The 76ers' lease at the Wells Fargo Center stipulates a scheduling meeting take place annually among the Flyers, 76ers and Comcast Spectacor officials. According to information provided to PhillyVoice by Comcast Spectacor, that meeting takes place in October to go over scheduling for the following year.

Each team gets identical calendars showing the dates of booked events and others that are anticipated. Some of these dates may become available later if the provisional events don't end up on the final calendar. In total, there are no fewer than 140 open days to be split up between the teams.

A Wells Fargo Center official explained that for the period where the two teams’ schedules overlap, the 76ers and the Flyers alternate selecting desired dates — with the 76ers choosing first — until all available dates a month are selected, then it's on to the next month and so on.

Each team's dates are sent to the NBA and NHL offices for final scheduling approvals. The lease also allows for the arena and the 76ers to trade non-Flyers dates if acceptable alternatives can be found. The lease specifically says that neither team should be given favorable treatment. The only contractually guaranteed dates are Black Friday, which goes to the Flyers, and the Friday prior to Thanksgiving that goes to the Sixers.

When Adelman and other 76ers officials talk about a scheduling disadvantage, they feel one of the causes of that is dates reserved by Comcast Spectacor for events like concerts and family entertainment, some of which are picked before the 140 potential dates for Sixers and Flyers games are released.

"At the end of the day, our lease terms detract from our ability to set the most competitive NBA schedule and we are committed to having our own building just like every other professional sports team in Philadelphia," the 76ers said in a statement to PhillyVoice earlier this week. "There is a good reason why Flyers, Eagles, Phillies, and Union all own their own building – it positions them for maximum control over their schedule, fan experience, and player experience."

The 76ers' privately funded, $1.3 billion arena would have 18,500 seats in a building that would occupy a portion of the existing Fashion District Philadelphia mall on Market Street between 10th and 11th streets. The arena, 76 Place, would sit along the southern boundary of Chinatown, which has lead to opposition among residents because of concerns about displacement, traffic and the future of the neighborhood.

In April, the city commissioned a study to assess the potential impact of a new arena in Center City. And since then, the Sixers have shared some of their own logistical plans and expectations for how the city would adjust to the changes in activity along East Market Street, a commercial corridor that Adelman has often said is dying and needs private investment. Team officials also said at the time that they expect they new arena would host events 150 nights per year.

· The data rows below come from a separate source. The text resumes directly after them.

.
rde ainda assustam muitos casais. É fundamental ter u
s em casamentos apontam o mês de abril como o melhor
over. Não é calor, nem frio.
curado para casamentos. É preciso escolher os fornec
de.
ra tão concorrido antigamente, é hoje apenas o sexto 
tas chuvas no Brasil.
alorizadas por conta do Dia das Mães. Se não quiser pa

This week, the city announced it has selected contractors for three studies that will analyze the economic, building design and community impacts of a Sixers arena. It came to light that at least two of these studies will be paid for by the 76ers, prompting critics to question whether the assessments can be independent and impartial under this arrangement. City officials and representatives for Sixers have said it is common practice to have developers fund studies for large, complex projects. And the Sixers say the consultants were chosen at the sole discretion of the Philadelphia Industrial Development Corp., which will oversee the studies without influence from the team. 

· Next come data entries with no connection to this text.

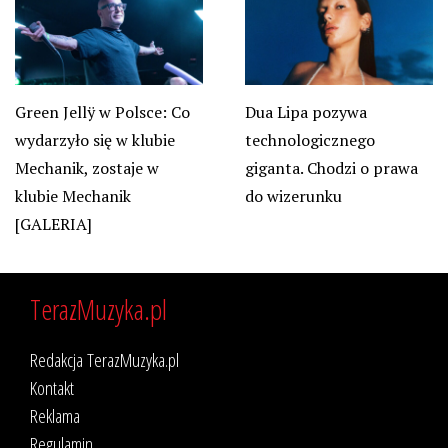
Green Jellÿ w Polsce: Co
Dua Lipa pozywa
wydarzyło się w klubie
technologicznego
Mechanik, zostaje w
giganta. Chodzi o prawa
klubie Mechanik
do wizerunku
[GALERIA]
TerazMuzyka.pl
Redakcja TerazMuzyka.pl
Kontakt
Reklama
Regulamin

Adelman has said he and Hilferty are good friends, but they disagree with one another about the arena issue. Hilferty has spoken about the Flyers and Sixers working together as partners, and his comments about the 76ers' arena proposal have generally reflected an effort to entice the team to stay, rather than antagonize the Sixers in their quest for a home of their own.

"We're both going to be successful if they move," Hilferty said the Crossing Broad podcast. "We're going to compete for business. We're competitors. We will do everything we can to win, as will they."